Household object detections:
***

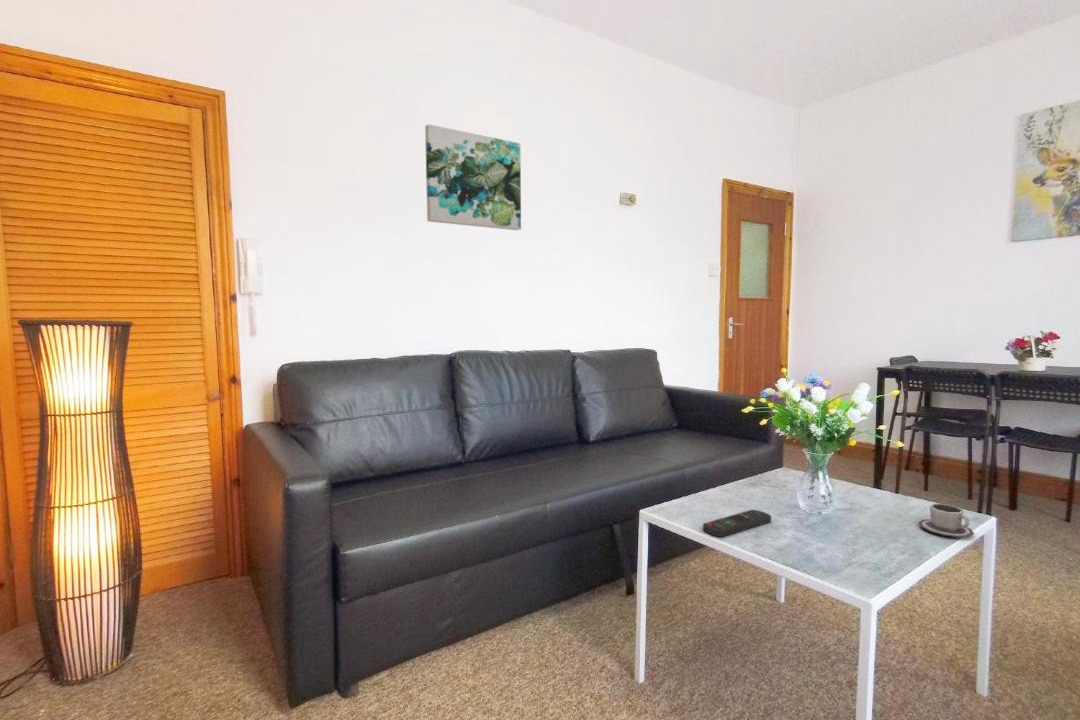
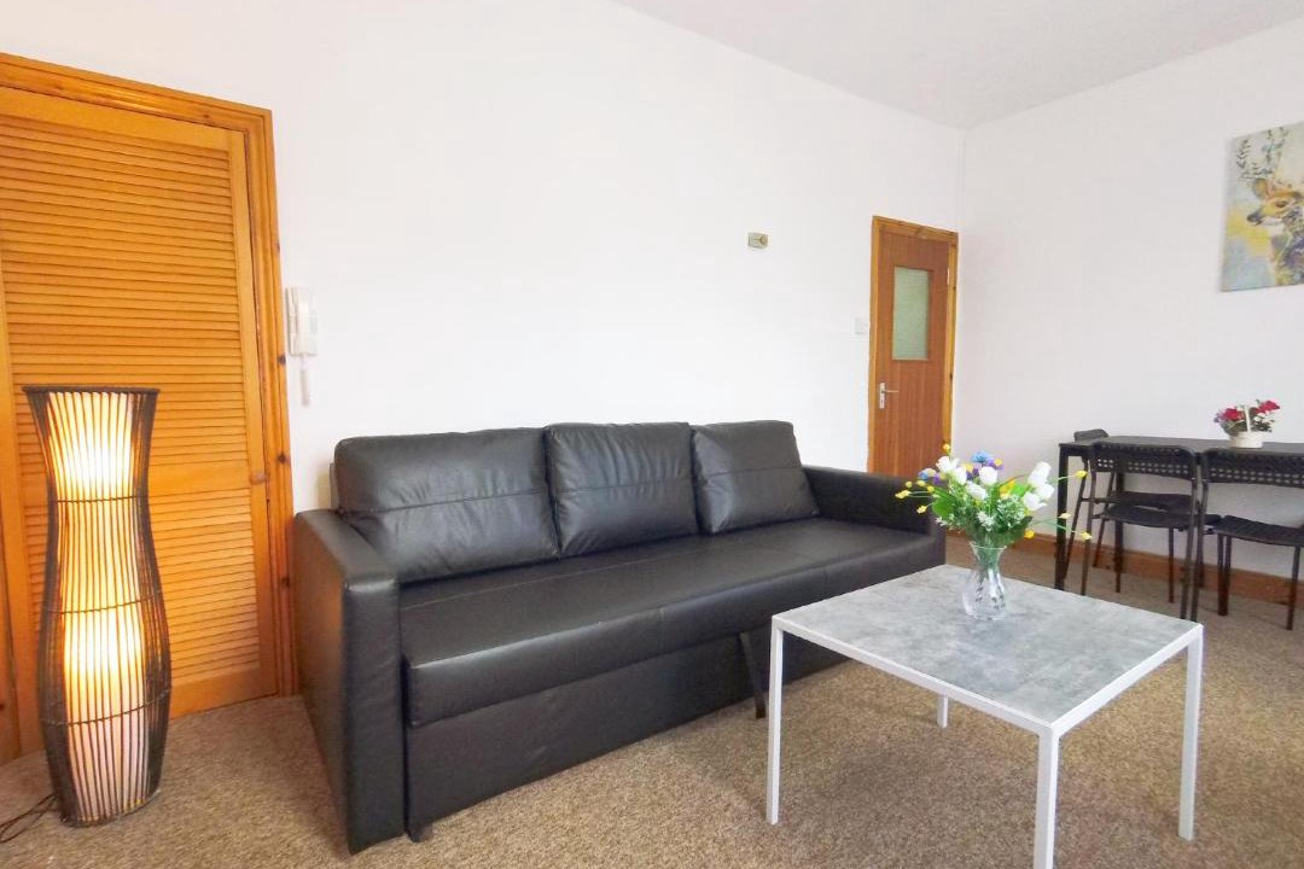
- cup [918,503,975,538]
- wall art [424,123,522,231]
- remote control [702,509,772,538]
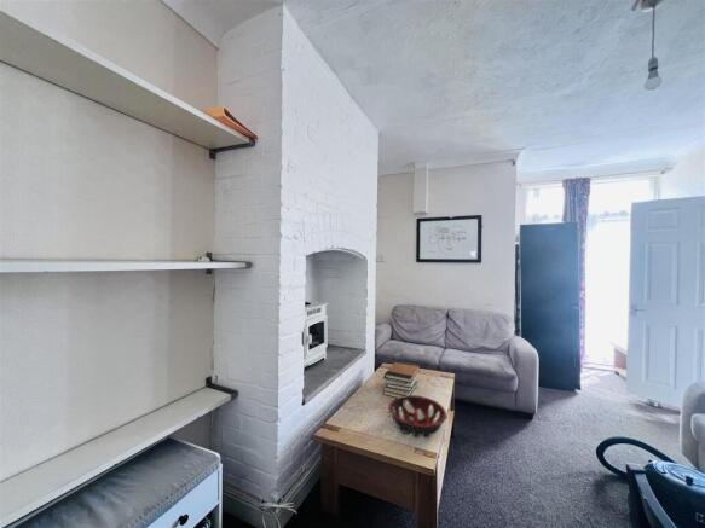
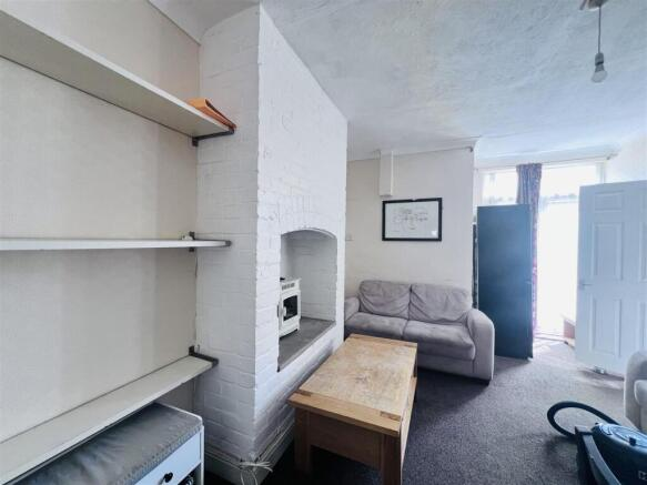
- decorative bowl [387,394,449,437]
- book stack [382,360,421,399]
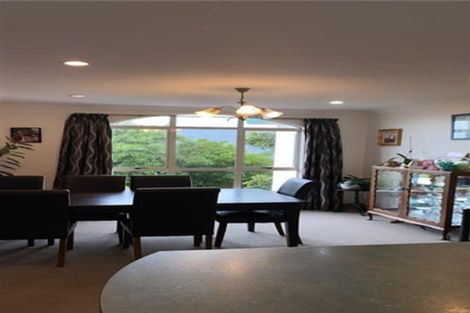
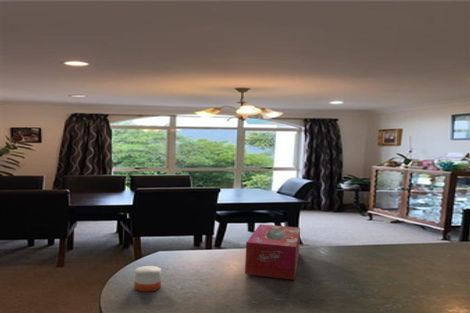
+ candle [133,261,162,292]
+ tissue box [244,223,301,281]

***

* PROBLEM:
A faithful copy of every record is needed here. Leave the images out of it.

* RESPONSE FOR THIS EXERCISE:
- cup [918,503,975,538]
- wall art [424,123,522,231]
- remote control [702,509,772,538]
- decorative bowl [387,394,449,437]
- book stack [382,360,421,399]
+ candle [133,261,162,292]
+ tissue box [244,223,301,281]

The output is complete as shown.